Nearly 40 years old, the story is a classic. Marty gets sent back in time 30 years by the madcap inventor Brown, where he stumbles across his pre-marital parents. And as his youthfully gorgeous mother Lorraine (Rosanna Hyland) falls for the new kid in town, unaware of course that he is her son, it is down to Marty and the (younger, naturally) Doc to engineer the plot that sees Lorraine fall for her unlikely suitor George McFly, so that in time the pair can marry and beget Marty… 

Roger Bart

Throughout, the acting is flawless, not least with Hugh Coles’ George McFly, a veritable masterpiece of physical comedy. Coles’ perfect interpretation of the hapless George delivers not only perfectly timed hilarity but also immaculately pitched nuance that must surely stand him in good stead when the Olivier for Best Supporting Actor is being considered. There is pathos too in the bond between Marty and the Doc - again, never milked, just perfectly pitched.

And, for the most part, the show’s new songs are also rather clever. In a time when new musical theatre writing can often disappoint, the numbers created here combine humour and passion together with perfectly pitched insight into the human condition. Hello - Is Anybody Home? as Marty gazes despairingly at his (1985) family, is matched in wit by his (youthful) dad’s My Myopia. Whichever of Silvestri or Ballard thought to rhyme myopia with utopia is another deeply talented soul.

Actors and lyrics aside, Back To The Future has always been about the car! So much more than just a ripping yarn, what is needed here has been the translation of a 20th century blockbuster movie crammed full of (non-CGI) special effects and squeezing it into the confines of a proscenium arch, beyond which is a theatre brimming with the expectations of a tech-savvy 21st century audience.

Director John Rando pulls off this task magnificently – aided by Tim Hatley’s design work, Chris Fisher’s illusions, Finn Ross outstanding video projections (Doc Brown’s climbing of the clock tower towards the show’s finale is a hilarious coup-de-theatre in itself!), Gareth Owen’s sound design and Tim Lutkin’s lighting. The staging is imaginative, stunning and clearly expensive – everything that a big West End show should be – and, above all, imaginative. There will be no spoilers in this review – just go and savour what these guys manage to do with a classy company of actors and a DeLorean. (And if this 2021 iteration of the story sees those pesky Libyan terrorists from 1985 get canned in the name of politically correct progress, well hey that's showbiz!)

Jim Henson’s 14 piece band make fine work of the newly scored stuff – theres a great leitmotif running through the show that is a nod to the movie – with the more recent songs standing up well to the timeless gems of Johnny B. Goode and Huey Lewis’ The Power Of Love. The dancework is wonderfully tight too, with choreographer Chris Bailey lobbing in some wonderful moments of pastiche that only add to the evening's splendour.  
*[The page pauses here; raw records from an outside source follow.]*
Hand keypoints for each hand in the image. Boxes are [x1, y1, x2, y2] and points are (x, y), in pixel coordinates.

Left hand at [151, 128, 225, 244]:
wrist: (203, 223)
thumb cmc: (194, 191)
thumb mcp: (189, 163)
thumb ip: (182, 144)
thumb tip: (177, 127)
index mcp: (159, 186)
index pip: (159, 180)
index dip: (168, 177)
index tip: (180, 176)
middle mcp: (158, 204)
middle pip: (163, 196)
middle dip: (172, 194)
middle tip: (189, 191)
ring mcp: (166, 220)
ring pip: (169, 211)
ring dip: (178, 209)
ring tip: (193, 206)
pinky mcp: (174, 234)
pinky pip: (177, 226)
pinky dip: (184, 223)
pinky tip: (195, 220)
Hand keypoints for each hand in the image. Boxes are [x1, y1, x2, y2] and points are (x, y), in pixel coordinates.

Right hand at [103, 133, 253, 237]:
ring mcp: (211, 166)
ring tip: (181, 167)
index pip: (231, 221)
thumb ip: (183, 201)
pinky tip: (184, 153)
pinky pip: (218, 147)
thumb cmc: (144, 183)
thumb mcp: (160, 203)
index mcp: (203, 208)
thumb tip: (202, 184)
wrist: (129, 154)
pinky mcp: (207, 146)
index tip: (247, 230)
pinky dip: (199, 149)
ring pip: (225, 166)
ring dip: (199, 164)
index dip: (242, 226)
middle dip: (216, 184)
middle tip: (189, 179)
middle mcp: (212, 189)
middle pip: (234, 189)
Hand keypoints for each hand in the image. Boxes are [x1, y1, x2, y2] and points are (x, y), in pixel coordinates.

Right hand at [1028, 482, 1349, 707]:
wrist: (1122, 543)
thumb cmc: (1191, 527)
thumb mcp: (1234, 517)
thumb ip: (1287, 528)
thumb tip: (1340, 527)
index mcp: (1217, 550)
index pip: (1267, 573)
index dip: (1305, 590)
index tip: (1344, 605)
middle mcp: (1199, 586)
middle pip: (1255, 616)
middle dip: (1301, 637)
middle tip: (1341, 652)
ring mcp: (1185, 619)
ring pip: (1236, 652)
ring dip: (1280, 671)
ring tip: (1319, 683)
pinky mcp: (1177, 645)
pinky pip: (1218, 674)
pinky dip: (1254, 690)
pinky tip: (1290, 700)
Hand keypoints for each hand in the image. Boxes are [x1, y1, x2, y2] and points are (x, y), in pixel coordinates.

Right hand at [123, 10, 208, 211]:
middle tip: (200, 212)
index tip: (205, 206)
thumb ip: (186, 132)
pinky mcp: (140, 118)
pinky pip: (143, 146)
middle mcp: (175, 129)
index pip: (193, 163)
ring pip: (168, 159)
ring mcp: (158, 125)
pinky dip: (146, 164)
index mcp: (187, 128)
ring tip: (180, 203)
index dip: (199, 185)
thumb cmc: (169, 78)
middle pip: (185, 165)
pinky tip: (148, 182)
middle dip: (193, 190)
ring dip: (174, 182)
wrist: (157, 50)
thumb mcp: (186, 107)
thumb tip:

It says much for London as a global centre of theatre that the producers have chosen to workshop and launch this All-American show over here and with a predominantly British company of cast and creatives. As soon as circumstances make it possible and profitable, the show deserves a swift transfer across the Atlantic. 

Throughout, Back To The Future The Musical exceeds expectations, consistently delivering excellence in acting, song, dance, and oh, those effects.  Family entertainment in musical theatre does not get better than this. Just go!